De quelles lumières s'éclairer pour remonter ainsi le cours des âges, au milieu de tant de ténèbres épaisses ? A quels guides se confier, si l'on tient à ne point s'égarer dans le mystérieux enchaînement des événements antéhistoriques ? C'est encore la Genèse qui nous met aux mains le fil le plus sûr ; mais ces pages d'un livre inimitable, et qu'on ne consulte jamais en vain, sont d'une concision que ne sauraient racheter ni la richesse ni la fermeté du style ; l'interprétation en est excessivement ardue, et celte difficulté même a donné naissance aux systèmes les plus divers. Les premiers commentateurs des textes bibliques sont ces Pères de l'Eglise, si grands dans leur simplicité, dont les savants de nos jours refusent souvent d'admettre les théories. Où se trouve donc la vérité, objet de tant de recherches ardentes ?

Le XVIIIe siècle croyait avoir retrouvé en Egypte et en Phénicie les sources de toutes les civilisations du globe ; la Grèce apparut ensuite comme le prototype des sociétés humaines ; on flotta quelque temps dans ces indécisions. L'expédition du général Bonaparte avait remis l'Égypte en faveur ; le livre de Movers rendit aux Phéniciens la vogue qu'ils avaient perdue. Aujourd'hui, l'on prône l'Assyrie et la Babylonie ; mais ces hypothèses ne sont pas les dernières. William Jones, Schlegel et Creuzer avaient préconisé les Indes, et, mettant à profit l'étude sérieuse que Burnouf et Bopp ont faite des Védas, M. le baron d'Eckstein place décidément aux Indes le berceau des peuples primitifs, sans toutefois pouvoir en préciser la position. Toute incertitude semblait devoir disparaître, quand des observations multipliées attirèrent l'attention des ethnologistes vers des régions longtemps inexplorées : nous avons nommé les deux Amériques. Est-ce en quelque point du nouveau monde qu'il convient enfin de cantonner et d'asseoir les hypothèses ? Il serait téméraire de l'affirmer, mais, en tout état de cause, nous ne saurions nous dispenser de tenir grand compte des découvertes de M. Brasseur de Bourbourg. Les écrits de ce savant chercheur sont d'autant plus séduisants qu'ils ne semblent tendre au développement d'aucune idée préconçue, à la défense d'aucun parti pris. L'auteur se borne à exposer ce qu'il a vu, de ses yeux, au Yucatan et au Mexique, et sa vaste érudition lui permet d'établir des rapprochements saisissants entre le nouveau monde ct l'ancien. Il en induit la réalité d'un grand phénomène ethnologique, celui des antiques migrations humaines dirigées de l'Occident vers l'Orient.

Données fournies
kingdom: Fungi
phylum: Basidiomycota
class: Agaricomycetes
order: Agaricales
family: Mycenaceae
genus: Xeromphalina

Consignes
1) D'après le passage sur l'origine des civilisations, dans quelles régions le XVIIIe siècle croyait-il avoir retrouvé les sources de toutes les civilisations du globe ?
2) Poursuivez le passage sur l'origine des civilisations à partir de sa dernière phrase.

Réponses aux consignes
1) En Égypte et en Phénicie.

2)
Dans cet ordre d'idées, les rivages de la mer des Caraïbes auraient été le foyer de la plus vieille civilisation du globe. Chassées de leur pays natal par une longue suite de cataclysmes, les races américaines se seraient réfugiées en Afrique et en Europe, et cela de 6000 à 4000 ans avant notre ère.

Le fait de ces grandes commotions ethnologiques ne détruit nullement la tradition suivant laquelle le plateau de l'Asie doit être considéré comme le berceau de l'humanité. Ce que nous avons dit plus haut (I. III, c. II) n'est point faux ; nous avons énoncé des lois dont on ne saurait méconnaître la puissance. Très-certainement, en effet, il règne à la surface du sphéroïde terrestre un système de courants humains, intermittents et, le plus souvent, latents, mais dont les tendances sont toujours manifestes, et qui, à la manière des courants magnétiques, dessinent sur la sphère des courbes qui se ferment. De plus, en ce qui concerne notre Europe, ces flux adamiques se portent invariablement de l'est à l'ouest et du nord au sud.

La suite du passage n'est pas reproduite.